What you should do | Look for the line that has "THAI CHINESE NEWS" in the material below; please repeat it and every line after it, exactly, up to and including the line that has "了2025年的2個大型科技項目，其中，", and nothing else.

---------------

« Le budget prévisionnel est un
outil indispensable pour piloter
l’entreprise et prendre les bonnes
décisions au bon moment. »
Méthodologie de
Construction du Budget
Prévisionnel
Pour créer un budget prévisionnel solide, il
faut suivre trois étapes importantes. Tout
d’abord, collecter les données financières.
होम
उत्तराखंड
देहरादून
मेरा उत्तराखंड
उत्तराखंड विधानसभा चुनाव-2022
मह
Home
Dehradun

---------------

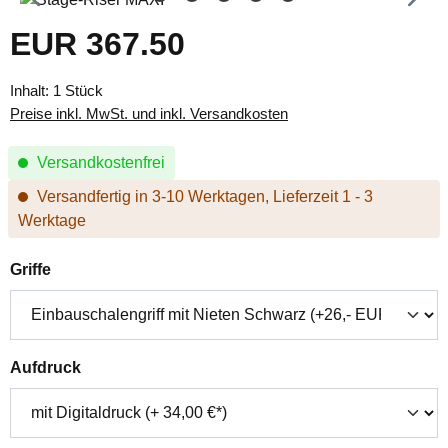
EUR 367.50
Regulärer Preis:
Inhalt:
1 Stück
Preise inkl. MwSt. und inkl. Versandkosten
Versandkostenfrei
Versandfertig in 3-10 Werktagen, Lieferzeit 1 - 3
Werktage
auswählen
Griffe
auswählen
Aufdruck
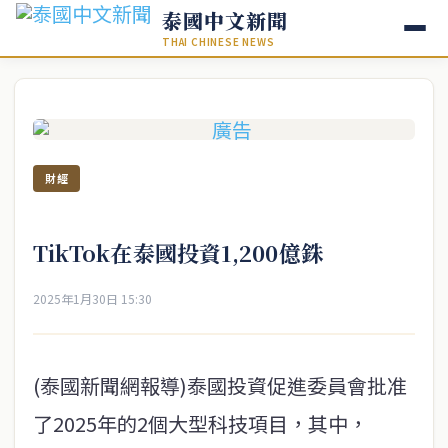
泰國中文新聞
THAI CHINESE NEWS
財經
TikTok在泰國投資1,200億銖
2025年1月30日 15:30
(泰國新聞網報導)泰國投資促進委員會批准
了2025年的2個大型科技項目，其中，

---------------

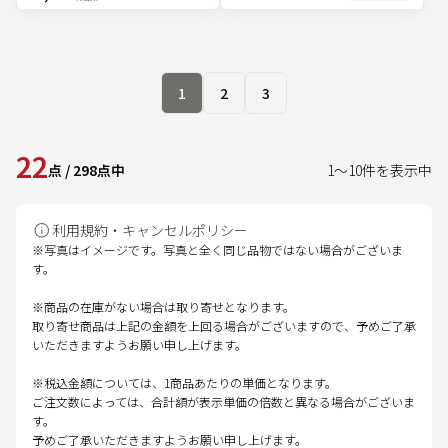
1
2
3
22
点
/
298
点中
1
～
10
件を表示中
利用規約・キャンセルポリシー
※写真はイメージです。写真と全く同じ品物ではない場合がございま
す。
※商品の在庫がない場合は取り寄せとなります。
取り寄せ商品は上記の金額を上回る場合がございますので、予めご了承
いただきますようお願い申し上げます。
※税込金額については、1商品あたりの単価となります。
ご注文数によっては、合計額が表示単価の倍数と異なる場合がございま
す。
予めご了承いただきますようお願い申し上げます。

---------------

Task result |
THAI CHINESE NEWS
財經
TikTok在泰國投資1,200億銖
2025年1月30日 15:30
(泰國新聞網報導)泰國投資促進委員會批准
了2025年的2個大型科技項目，其中，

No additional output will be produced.